7.Whither shall I go from thy spirit? or whither shall I flee from thy presence? 
8.If I ascend up into heaven, thou art there: if I make my bed in hell, behold, thou art there. 
9.If I take the wings of the morning, and dwell in the uttermost parts of the sea; 
10.Even there shall thy hand lead me, and thy right hand shall hold me. 
11. If I say, Surely the darkness shall cover me; even the night shall be light about me. 
12.Yea, the darkness hideth not from thee; but the night shineth as the day: the darkness and the light are both alike to thee. 
13.For thou hast possessed my reins: thou hast covered me in my mother's womb. 
14.I will praise thee; for I am fearfully and wonderfully made: marvellous are thy works; and that my soul knoweth right well. 
15.My substance was not hid from thee, when I was made in secret, and curiously wrought in the lowest parts of the earth. 
16.Thine eyes did see my substance, yet being unperfect; and in thy book all my members were written, which in continuance were fashioned, when as yet there was none of them. 
17.How precious also are thy thoughts unto me, O God! how great is the sum of them! 

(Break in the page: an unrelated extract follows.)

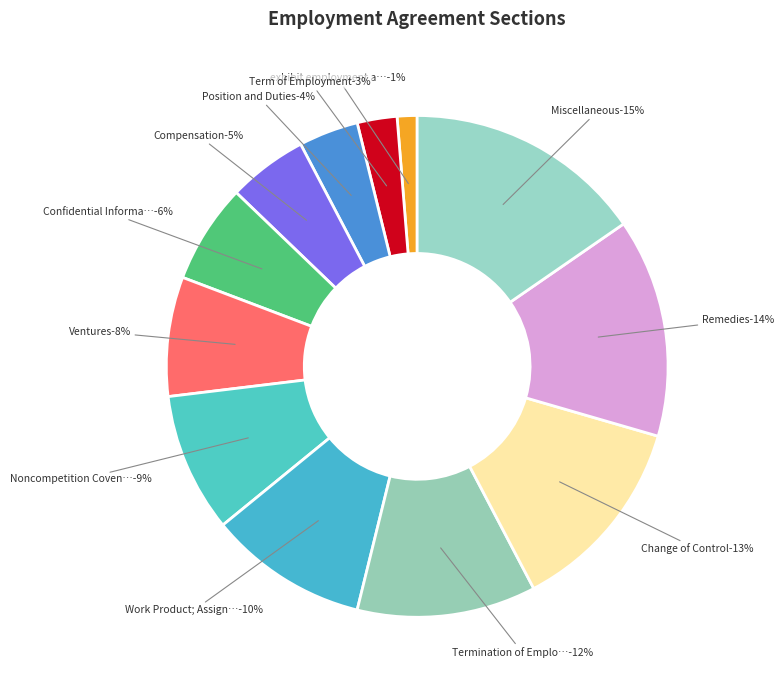

Which slice is the smallest?

exhibit employment agreement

18.If I should count them, they are more in number than the sand: when I awake, I am still with thee.

Introduction.
I have the hammer and I start to hit the heart of Andrew! “Let me in!” – I scream at him. – “I want to love you! – The more I hit him, his heart gets thicker. “But the ice will break sometimes!” – mumbling to myself. I try to touch him. I cannot, he is extremely cold. I am soaking wet, the cold chills my backbone. I am hasting for breath, I’m choking. “Don’t leave me, don’t go!” – I whisper, than I wake up suddenly. I’m scared, worried, afraid of failure. Looking for my phone, call my pastor friend. He prays quietly. I start to relax slowly. Andrew lived 15 years. Died in HIV in October 2004. I sneak into Little Brave’s room. He lies on his back. He snuffles. I sigh, he wakes up with a giggle. “Momma, I love you!” he turns around and goes back to sleep. I go to the window. The town is beautiful at night. I can hide in its beauty. I think about you, not even knowing that both of my sons are fighting HIV. What would you do if you would know? Would you hate me? Would you reject me? Why do I have to live in a society where I have to keep the sickness of my children SECRET? I wanted to tell so many times, but I have to be cautious. Cautious for you! I am 45 years old and I am in pain for 24 hours of each day. I paid with my health. Was it worth it? My soul got healed, maybe the physical part will get better one day. I grateful to them, I became who I am today, because of them. A mature, trustworthy person. I look at Little Brave, my beautiful son and I start to cry. The tear burns my face. I sneak out, I don’t want to wake him up. I take a painkiller. A gentle voice calls me: “Do not be afraid! There will be troubles in the world, but trust, I conquered the world!”